I don’t think the fanaticism is mainstream everywhere, although media organizations are certainly trying to create that appearance. Meanwhile, the self-policing experiment of the Capitol Hill Autonomous Zone appears to be going less than swimmingly. Let some other folks (far away from me) try it out. We’ll see how it works for them. If it does, maybe it will get traction other places. (Early prospects aren’t looking so good).
If it appears to be mainstream, it’s mainstream. If people are secretly thinking otherwise, it doesn’t matter if no one knows about it.
Voting is still by secret ballot. The concept of “the silent majority” is sometimes illustrated by results at the polls. Joe Citizen who is reluctant to become a target of the mob by speaking out may still pull the lever against the defunding candidates as state and local races present the opportunity.
There will be a vote. There will be a result. What that ends up being, we shall see.

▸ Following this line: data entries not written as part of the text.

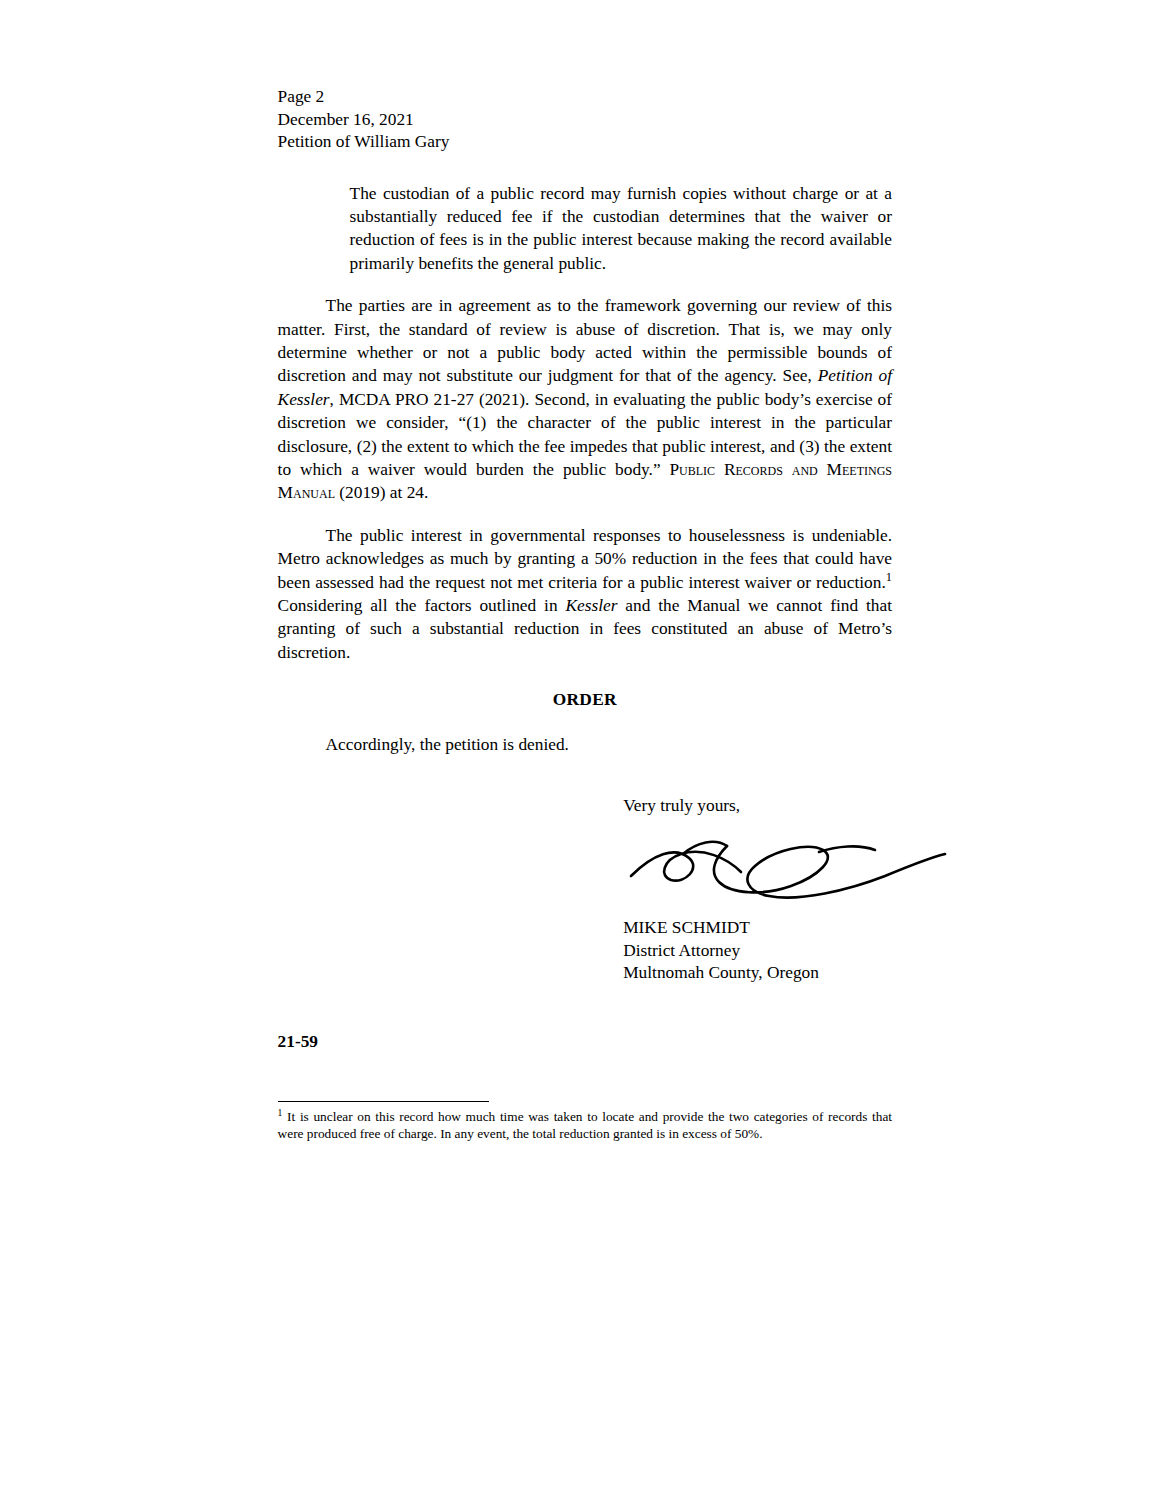Page 2
December 16, 2021
Petition of William Gary
The custodian of a public record may furnish copies without charge or at a substantially reduced fee if the custodian determines that the waiver or reduction of fees is in the public interest because making the record available primarily benefits the general public.
The parties are in agreement as to the framework governing our review of this matter. First, the standard of review is abuse of discretion. That is, we may only determine whether or not a public body acted within the permissible bounds of discretion and may not substitute our judgment for that of the agency. See, Petition of Kessler, MCDA PRO 21-27 (2021). Second, in evaluating the public body’s exercise of discretion we consider, “(1) the character of the public interest in the particular disclosure, (2) the extent to which the fee impedes that public interest, and (3) the extent to which a waiver would burden the public body.” Public Records and Meetings Manual (2019) at 24.
The public interest in governmental responses to houselessness is undeniable. Metro acknowledges as much by granting a 50% reduction in the fees that could have been assessed had the request not met criteria for a public interest waiver or reduction.1 Considering all the factors outlined in Kessler and the Manual we cannot find that granting of such a substantial reduction in fees constituted an abuse of Metro’s discretion.
ORDER
Accordingly, the petition is denied.
Very truly yours,
MIKE SCHMIDT
District Attorney
Multnomah County, Oregon
21-59
1 It is unclear on this record how much time was taken to locate and provide the two categories of records that were produced free of charge. In any event, the total reduction granted is in excess of 50%.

This is why I am grateful for Federalism and local control. There is not a single Overton window. It varies by time and also by place. There are many Overton windows, at the federal level, the state level and the municipal level. With regard to police reform, the window has moved dramatically in some locales but not all. I would posit, that in the vast majority of locales, the Overton Window has hardly moved at all. Where I live, in Houston, Texas, there has been nary a peep about defunding the police. In Minneapolis, they shattered the window. My brother lives in Roseville, near Minneapolis. I told him that I was excited to see the results of their proposed reforms. I truly am. On the other hand, I am glad we are not implementing any radical reforms here in Texas.
I hear Kim Ogg has a fight on her hands, and Lina Hidalgo is getting woker by the day.
We will soon be sinking barges filled with political prisoners in the Mississippi river.
The Overton Window is such a simple, useful concept. If people’s attitudes change even slightly we could substantial electoral impacts in multi-jurisdictional elections (see Median Voter Theory).
There are many foreseeable outcomes, should voters in the nether reaches of the Overton Window not be satisfied: lower voter participation, ranked choice voting, and the emergence of credible third parties. Two of these are not bad outcomes, on their face.
I’m all for a wider Overton Window. The problem now is that it has moved substantially left and ideas on the right have been denigrated to the point that they may risk not being heard. A loyal opposition is an unalloyed good.
Is there a wider Overton Window or are there two, one right and the other left, and a big solid wall in between where moderate or liberal ideas aren’t tolerated by either side?
At this point BLM has developed into something like a white woke cult. The justification for “defund the police” is the following. Somebody starts questioning this idea but then they get an answer “you have to support this movement but it’s not your position as a white person to question what the black leaders say”.